La liste du Front National sera conduite par Jacques Colombier, tête de liste aux élections régionales en Aquitaine. Jacques Henriot emmènera la liste du Front National au niveau du département aux côtés de Chantal Renoux (2e). En 2004, le FN avait recueilli plus de 11% des voix (7 conseillers) et continue de se sentier bien seul sur la piste de danse aquitaine.

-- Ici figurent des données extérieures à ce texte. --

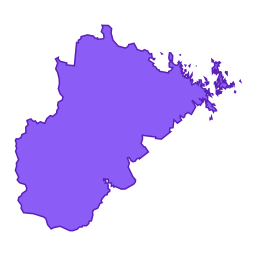 the district of Whitsunday, Queensland, Australia
{"feature_id": "25037944B87142005071762", "entity_name": "Whitsunday", "entity_type": "district", "adm_level": 2, "iso_a3": "AUS", "parent_name": "Australia", "parent_adm1": "Queensland", "projection": "albers", "projection_center": [148.444, -20.698], "detail": "fine", "context": "isolated", "style": "filled", "palette": "violet", "viewbox_px": 256, "rotation_deg": 0, "n_neighbors": 0, "source": "geoboundaries", "source_scale": "gbopen_adm2", "svg_char_len": 5713}
<svg xmlns="http://www.w3.org/2000/svg" viewBox="0 0 256 256"><path d="M63.0,96.9L62.4,99.8L58.2,102.2L57.6,105.2L58.6,108.0L57.0,110.2L56.5,113.3L52.9,116.4L50.3,115.6L46.9,118.6L44.7,123.4L40.4,121.8L37.2,123.6L35.5,121.0L33.0,121.2L30.9,118.9L26.9,120.5L28.2,124.7L25.8,127.0L25.9,132.8L21.9,134.6L21.0,137.6L17.6,139.2L16.3,138.7L15.4,140.4L16.5,143.9L15.8,146.3L16.8,147.9L15.6,151.4L18.6,159.7L16.4,163.0L16.6,166.2L15.4,170.3L18.7,177.3L17.2,179.8L19.5,182.7L25.2,184.5L26.8,188.1L26.2,190.7L22.2,193.4L21.0,196.0L18.8,197.3L18.1,200.5L21.6,205.4L21.1,208.3L23.6,212.7L33.5,213.7L43.8,217.0L45.8,218.6L47.7,224.8L51.2,228.9L54.3,227.4L60.3,226.3L69.6,230.6L72.8,230.7L77.2,229.2L79.4,227.0L82.1,227.0L82.8,225.7L86.5,225.7L88.8,223.5L89.2,221.2L91.4,220.9L92.9,214.9L92.5,211.9L93.6,209.9L97.7,208.2L99.9,203.5L102.1,202.6L101.1,200.5L102.3,198.5L105.1,195.1L107.1,194.8L107.7,192.5L109.7,191.4L109.7,189.6L108.0,188.6L108.2,185.5L107.4,183.0L105.2,182.9L105.9,181.7L105.4,179.9L103.7,180.5L103.7,178.8L108.2,179.3L108.7,182.8L111.4,183.1L111.4,186.3L113.4,185.5L114.0,187.1L115.0,186.4L121.3,189.1L125.2,189.0L133.6,184.2L135.2,182.2L135.6,180.0L132.8,176.7L128.2,167.1L129.3,162.9L127.4,157.9L129.2,157.5L131.1,160.7L133.0,161.8L135.4,161.0L136.5,159.0L139.4,158.0L139.5,158.8L148.4,151.9L144.9,146.8L143.8,146.8L141.1,143.4L142.5,139.3L142.4,135.3L155.7,137.0L155.6,138.4L161.4,139.1L170.6,131.8L169.7,131.7L169.8,128.1L173.0,127.7L173.9,119.8L177.4,123.2L181.6,120.1L180.2,117.7L180.2,115.6L183.4,117.7L184.5,116.9L185.2,114.3L188.0,112.4L191.4,114.4L195.7,106.7L193.3,102.9L193.4,101.7L192.2,101.3L192.7,100.6L197.7,105.4L199.3,104.5L200.4,105.2L202.4,102.3L201.5,100.2L199.9,99.6L199.6,98.9L202.5,100.1L203.3,102.5L203.0,98.5L204.0,99.4L204.8,98.9L205.2,101.1L206.0,101.4L206.1,99.5L207.0,102.2L205.6,103.0L206.9,104.7L206.1,105.0L206.2,107.4L208.2,107.6L209.4,110.2L212.1,109.7L213.5,112.0L213.7,111.1L216.5,110.7L215.5,108.7L212.0,106.1L212.7,104.9L214.7,105.2L213.9,103.9L211.7,104.4L207.6,100.1L207.7,96.1L205.5,95.4L206.9,95.3L206.6,93.4L207.5,93.5L207.9,92.0L206.4,90.5L205.7,92.2L204.6,91.0L206.1,89.9L205.5,88.8L203.1,88.8L200.9,86.6L200.7,85.2L202.5,85.9L203.4,85.6L203.1,84.4L203.4,84.8L204.1,84.3L201.8,83.9L201.0,80.0L199.3,79.9L199.3,82.7L197.5,81.8L198.0,84.7L195.7,82.7L192.0,84.9L191.5,84.0L192.8,80.5L192.2,79.4L190.6,81.1L190.4,77.9L192.0,75.4L192.0,73.9L189.7,77.9L188.7,77.6L188.4,73.2L187.3,75.3L187.4,78.2L184.6,77.3L186.5,73.8L184.5,76.3L182.8,76.0L182.9,74.3L183.8,73.7L184.3,72.7L181.6,73.1L182.3,71.5L181.2,71.0L182.6,69.4L182.4,68.7L181.3,69.2L181.4,67.8L180.1,67.3L180.9,62.4L178.8,63.4L177.7,65.2L176.1,65.2L174.3,64.7L172.3,62.2L170.2,61.6L169.1,63.1L169.3,67.0L172.8,67.7L171.0,70.4L168.7,71.4L168.5,72.9L159.5,71.3L159.1,69.9L157.4,69.6L155.7,67.0L153.2,65.8L152.9,64.5L153.8,63.5L148.6,60.2L149.6,57.9L152.2,58.0L151.5,53.0L151.2,54.0L149.5,53.9L147.6,51.0L144.3,49.7L142.2,51.2L137.2,49.5L134.0,43.3L128.7,44.6L127.9,46.6L125.4,48.1L118.2,46.1L113.0,40.2L111.1,33.1L111.6,28.6L108.5,25.5L102.0,25.3L102.8,27.4L101.3,31.7L103.6,34.1L104.0,37.7L103.2,38.8L97.9,39.3L96.9,38.6L97.5,38.3L98.0,37.4L97.3,38.3L95.0,38.2L93.4,36.1L87.4,34.9L81.0,36.7L81.1,38.5L78.3,40.3L78.4,42.7L76.6,42.5L74.4,65.7L66.5,64.9L66.8,63.0L60.1,61.3L58.1,58.8L58.3,57.4L55.5,58.9L57.7,63.0L55.7,68.8L57.7,72.6L59.2,78.8L59.4,83.9L58.3,88.8L60.1,93.7L63.0,96.9ZM219.7,80.9L214.9,85.7L216.4,85.2L215.9,86.2L216.8,86.0L217.3,87.4L220.1,84.6L220.3,83.0L220.9,83.4L218.5,86.9L219.7,87.0L219.8,89.6L222.0,89.0L221.3,88.0L222.4,86.7L225.5,88.9L226.5,86.7L227.9,87.6L229.5,86.1L227.5,85.3L225.8,82.0L224.8,83.5L225.9,79.9L223.8,82.0L224.4,79.7L222.5,81.5L222.3,78.8L223.2,77.3L222.8,76.5L221.1,76.8L221.8,74.7L220.8,73.6L221.3,72.3L220.2,71.7L219.1,71.9L219.5,75.0L217.3,80.1L217.7,80.8L219.3,79.1L219.7,80.9ZM218.4,64.2L220.3,62.8L219.5,61.8L216.4,63.1L216.3,64.0L215.9,62.0L214.4,62.9L214.8,66.0L212.2,68.3L212.5,73.1L215.2,68.3L213.9,72.8L215.1,73.6L216.6,69.3L216.7,74.0L218.7,71.8L217.2,66.7L218.1,65.3L219.3,66.6L218.4,64.2ZM172.7,55.7L170.7,52.9L169.5,52.8L168.8,57.7L169.4,60.1L172.4,60.6L172.7,55.7ZM208.8,91.2L209.2,88.3L208.2,90.3L208.9,95.0L211.1,96.4L208.8,91.2ZM232.5,83.7L230.7,83.6L230.6,86.8L232.5,86.6L231.9,84.7L233.2,83.2L233.4,81.6L232.5,83.7ZM219.5,91.6L219.0,90.5L218.2,90.0L218.0,93.3L218.7,93.0L218.7,94.6L219.6,92.5L220.2,92.0L220.1,93.4L221.1,93.3L221.6,91.6L219.5,91.6ZM208.5,83.6L208.7,82.1L206.9,82.0L206.5,85.0L208.5,83.6ZM217.5,95.0L217.1,90.7L216.3,90.5L216.3,93.8L217.5,95.0ZM212.1,61.8L213.2,62.0L213.5,60.8L211.9,59.4L212.1,61.8ZM226.9,72.1L225.6,71.7L225.4,72.5L227.1,74.5L227.1,71.2L226.9,72.1ZM214.4,83.8L215.7,83.6L215.8,81.7L214.6,82.2L214.4,83.8ZM206.8,80.5L206.4,78.8L204.9,77.7L205.8,79.8L206.8,80.5ZM153.2,59.4L154.0,59.7L154.8,58.8L153.7,58.3L153.2,59.4ZM235.2,92.6L235.6,91.7L235.0,91.1L234.6,92.2L235.2,92.6ZM184.6,70.8L185.9,71.2L185.8,69.8L185.2,69.8L184.6,70.8ZM234.0,85.3L234.2,84.0L233.7,83.1L233.5,84.2L234.0,85.3ZM189.6,66.5L189.9,65.2L189.0,65.9L189.6,66.5ZM213.2,95.4L212.6,93.8L211.9,93.7L213.2,95.4ZM210.2,119.6L211.2,119.0L210.1,118.4L210.2,119.6ZM211.2,117.6L211.8,118.2L211.5,116.7L211.2,117.6ZM179.2,62.1L178.9,61.4L178.3,62.3L179.2,62.1ZM230.0,86.6L230.1,87.6L230.6,87.2L230.0,86.6ZM239.9,81.1L240.6,81.6L240.2,80.6L239.9,81.1ZM216.0,87.8L216.3,89.3L216.4,88.1L216.0,87.8ZM181.6,66.2L182.2,66.0L181.8,65.4L181.6,66.2ZM185.2,65.2L185.5,65.8L185.8,65.3L185.2,65.2ZM161.6,53.6L161.8,54.0L162.1,53.9L161.6,53.6ZM204.2,86.6L204.2,86.0L203.9,85.6L204.2,86.6ZM195.8,65.9L196.6,66.2L195.8,65.9ZM180.1,54.9L180.4,55.0L180.7,54.3L180.1,54.9ZM205.5,81.6L205.2,82.4L205.4,82.5L205.5,81.6Z" fill="#8b5cf6" stroke="#5b21b6" stroke-width="1.5"/></svg>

Quant au Front de gauche, les listes ne sont pas arrêtées. Si l'on sait que l'avocat bordelais Gérard Boulanger conduira la liste au niveau régional, au niveau du département, c'est Olivier Dartigolles, premier secrétaire Parti communiste qui aura la charge de la liste départementale, Daniel Romestant (PCF Pays Basque) devrait occuper la troisième place en attendant la décision définitive du NPA localement.